/fig4pm

This repository generates process mining event log features. Most of the features have been extracted from several process mining scientific papers. Please feel free to use these features in your process mining projects and contribute to the project, if you develop new ideas :)

Primary LanguagePython

This repository was build by Peter D. from University of Mannheim as a part of a master thesis study.

Where to start?

You can load your .csv or .xes event log by making changes in event_log_assessment.py file.

Event_Log_Assessment

This repository contains a tool for assessing a variety of event log characteristics via log-based features. The features are utilized for the recommendation of specific pre-discovery actions while also allowing for sub-log comparison.

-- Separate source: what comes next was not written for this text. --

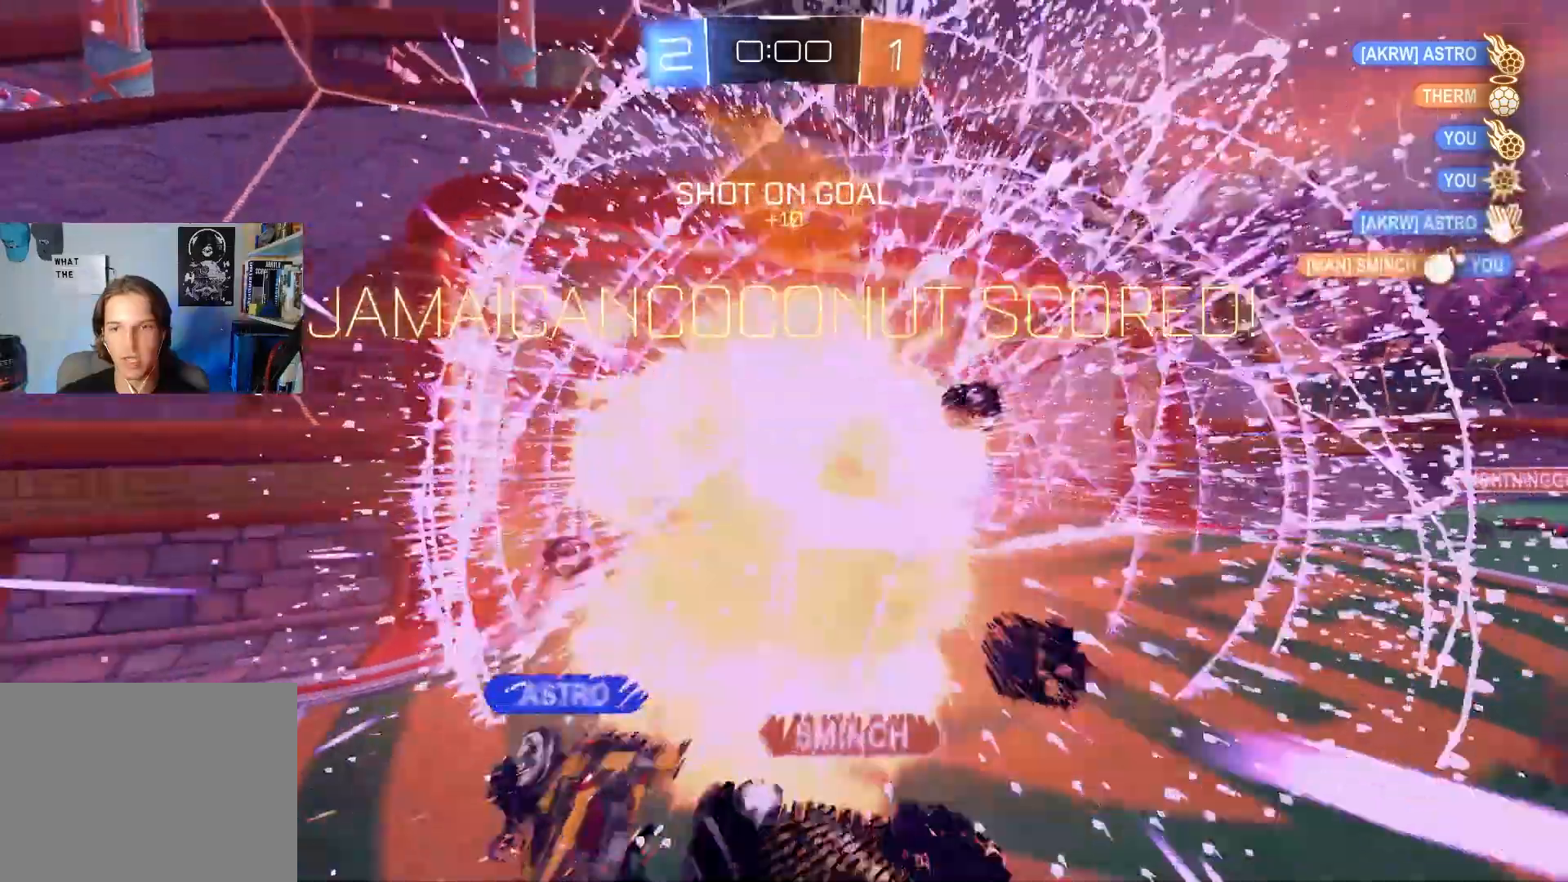
{"buttons": [], "left_stick": "center", "right_stick": "center", "events": [[50, "TRIANGLE", "down"], [233, "TRIANGLE", "up"], [233, "left_stick", "center"], [367, "R2", "up"], [450, "R1", "up"]]}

An overview of the files contained in this repository as well as their content is given in the following:

features extracted from the literature

The folder includes two files, which contain the implementation of features extracted from the literature. The two files distinguish the features by means of their grounding on features derived from linear structures or non-linear structures. The features ordering follows the procedure and descriptions of the thesis.

self_developed_features

The folder includes two files, which contain the implementation of self-developed features. The two files distinguish the features by means of their grounding on features derived from linear structures or non-linear structures. The features ordering follows the procedure and descriptions of the thesis.

evaluation

The python file included in this folder contains the method used for the features evaluation. The method creates an excel file depicting all features and their calculated value. Further the folder contains a subfolder including the evaluation results in two excel files. The 'outlier_detection_measure_results' file exhibits the results obtained during the pre-evaluation of the comprehensive outlier detection algorithm. Testing was done on the complete feature vector and the reduced feature vector, i.e. the vector after dropping dimensions that showed a correlation of more than 90% to another one. Therefore, the included tables show results for the 'initial' and the 'reduced' feature vector. The 'measures_evaluation_results' file depicts the results obtained by applying the aformentioned evaluation algorithm to 49 synthetic and real-life event logs. In case a certain feature's value is not depicted in the results table, the feature's computation time was too extensive. The file further contains the correlation analysis conducted for the complete set of features.

event_log_assessment.py

This file includes the final method developed throughout the thesis. Applied to an event log, it returns all features and their corresponding values, following the structure that was detected as the best suited one during the evaluation stage.

encoding.py

This file contains methods allowing to encode an event log to a certain profile. The possible profiles comprehend the event profile, k-gram profile, different transition profiles and degree profiles for all variants or cases of an event log.

profile_distances

This folder contains five files including methods that allow to calculate distances or similarities for all variants or cases in the event log. On the one hand, the methods enable to calculate the average distance or similarity between all variants or traces in the event log. On the other hand, they allow to create a list for each variant or trace containing its aggregated distance or similarity to all other variants or traces in the log.

general_methods.py

This file contains general methods used for the implementation of the various features. The methods range from the calculation of case- and variant-lists, over adjacency matrices to retrieving a list of self-loops and repetitions contained in an event log.

outlier_detection.py

This file contains the outlier detection algorithms used throughout the thesis. These are, on the one hand, the implementation of the boxplot interquartile range approach, and the comprehensive unsupervised outlier detection approach on the other hand.

graph_creation.py

This file contains methods creating undirected or directed graphs based on an event log.

event_dependency.py

This file contains methods allowing to derive an event dependency matrix from a given event log.

spatial_proximity.py

This file contains methods allowing to derive a spatialy proximity matrix from a given event log.